About this exercise.
Leave every image behind and restate the data word for word.

Information shown.
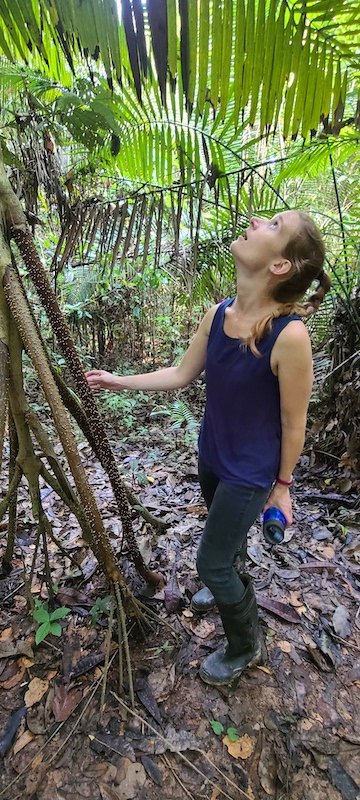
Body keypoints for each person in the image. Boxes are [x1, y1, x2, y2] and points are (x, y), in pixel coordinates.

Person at [85, 210, 331, 690]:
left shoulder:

Task result.
Body keypoints for each person in the image. Boxes are [x1, y1, x2, y2] and points are (x, y), in pixel coordinates.

Person at [85, 210, 331, 690]:
left shoulder:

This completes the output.